尼君はここまで憔悴した今もなお帝を案じている。
その心が伝われば……いや、伝えなければ。
彰紋は体をどうか労わって大事にしてくださいともう一度言い、内裏へ戻った。
幸鷹は泉殿からの帰りに四条の館へ立ち寄った。
彰紋が帝の名代として、尼君の見舞いに訪れたことを聞き目を伏せる。
尼君は彰紋との対面で疲れきり休んでいるというので、そのまま自邸に戻ることした。
帰りかけた幸鷹を深苑が呼び止める。
「幸鷹殿」
「……深苑殿。如何なされましたか」
「もしお祖母様がお亡くなりなったら、貴方がわたしたちの後見をなさると」
「……尼君と確かにお約束しましたが」
「……本当に?」
「お約束しました。必ずと」
「貴方にそれが勤まるのか」
「……兄のほうが信頼が出来ますか?」
「そうは言わぬ、けれど」
「それとも二人でやっていけると?」
幸鷹はじっと深苑を見つめる。
「……貴方は紫姫に貴族の姫の幸せを掴んで欲しいと常日頃言っていましたね」
「それが何か」
「……貴族の姫の幸せとはなんです」
「……」
「兄の養女となれば、紫姫は間違いなく入内の道具とされるでしょう。
入内し、帝の寵を得ることが幸せだと貴方は言いくるめられ、
紫姫は意に染まぬ相手との婚姻を強いられます。
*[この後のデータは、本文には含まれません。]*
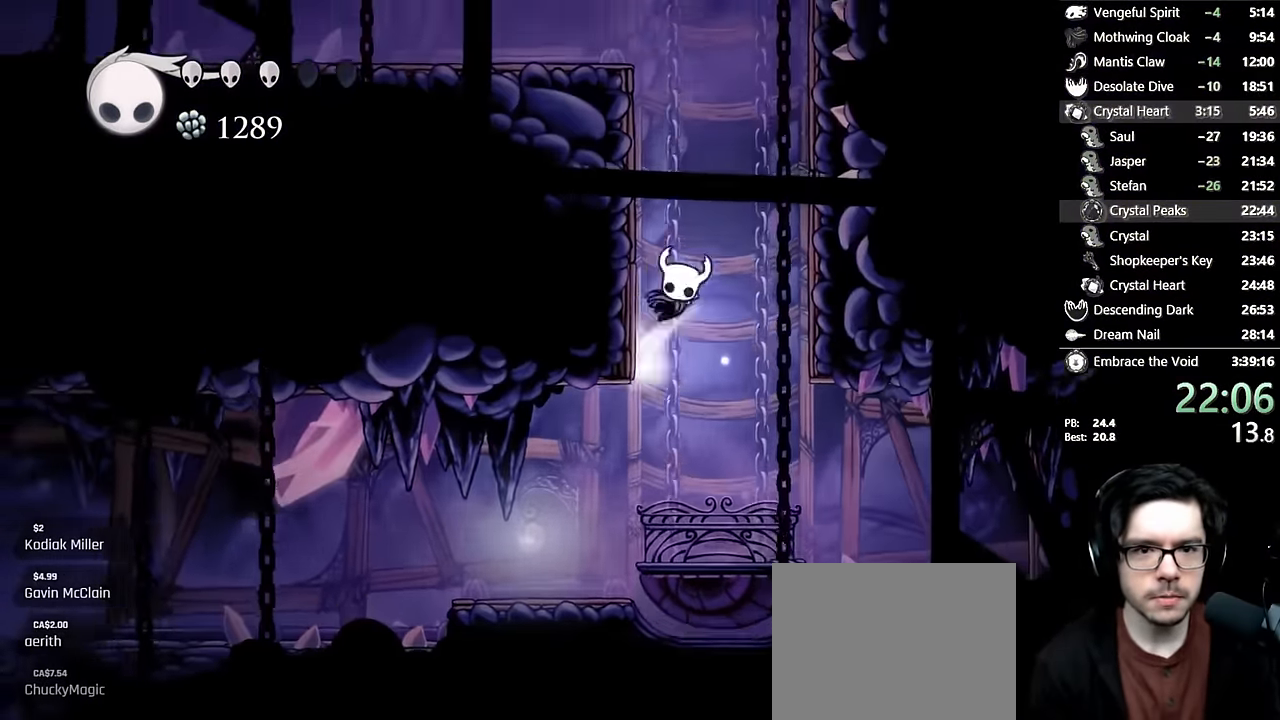
{"buttons": ["A", "DPAD_RIGHT"], "left_stick": "center", "right_stick": "center", "events": [[267, "A", "up"], [317, "A", "down"], [333, "DPAD_LEFT", "up"], [367, "DPAD_RIGHT", "down"]]}
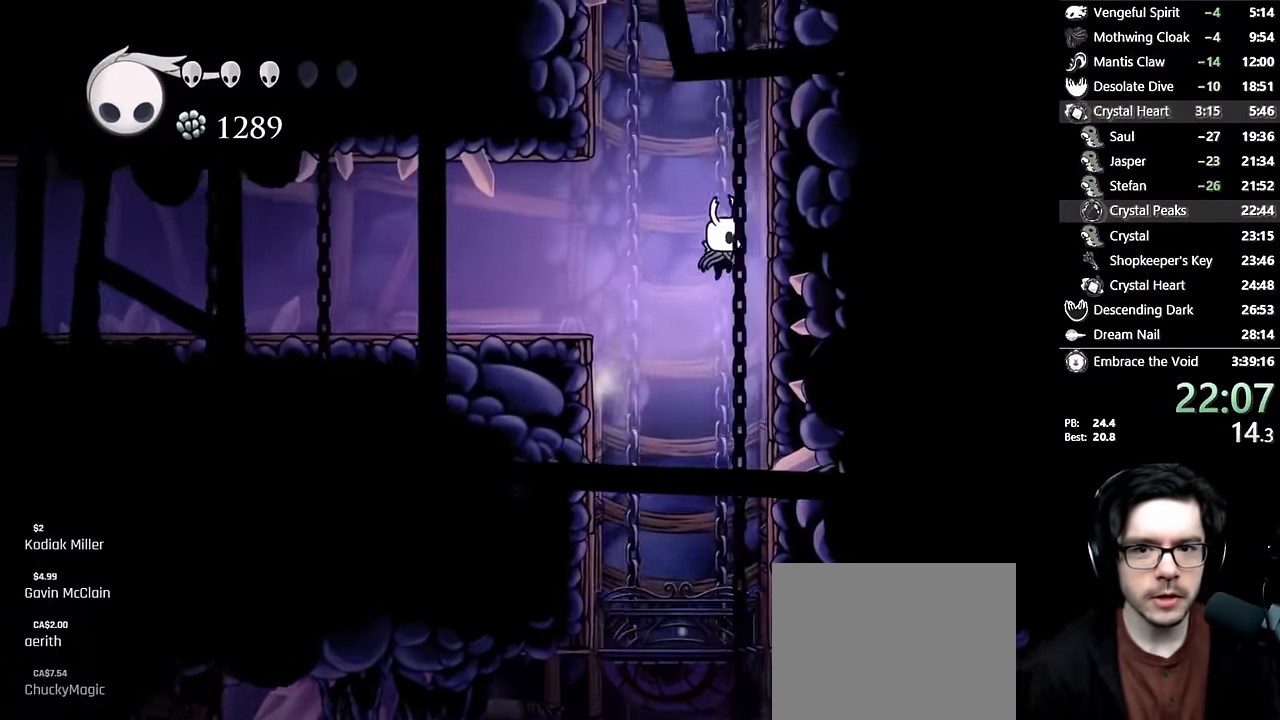
{"buttons": ["A", "DPAD_RIGHT"], "left_stick": "center", "right_stick": "center", "events": [[183, "A", "up"], [233, "A", "down"]]}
それも貴族の姫の幸せですか」
「それは」
「尼君はわたしに貴方たちを託すことで、兄に対して牽制をされたのです」
「……幸鷹殿、紫を、」
「紫姫と貴方の不幸を花梨は決して望みません。わたしは花梨の悲しむ顔はみたくはない。
わたしは花梨の兄弟として遇するつもりです。
貴方がたが立派にひとりだちされるまで後見はさせていただきますよ」
深苑は縋るような眼差しで幸鷹を見上げた。
両親を失い、そしてこれからただ一人頼ってきた祖母を失うのだ。
深苑の不安は当然だろう。
決して不安になるような行いだけはすまい、そう心に誓う。
尼君に良くなってほしいそう思う。しかし、花梨の帰還も願ってしまう。
……どうして皆で共に穏やかに過ごしたいだけなのに、その願いは叶わないのだろう。
四条の尼君は人々の快癒の願いも空しく、秋の初めに息を引き取った。
最後まで帝と、孫達の未来を案じて。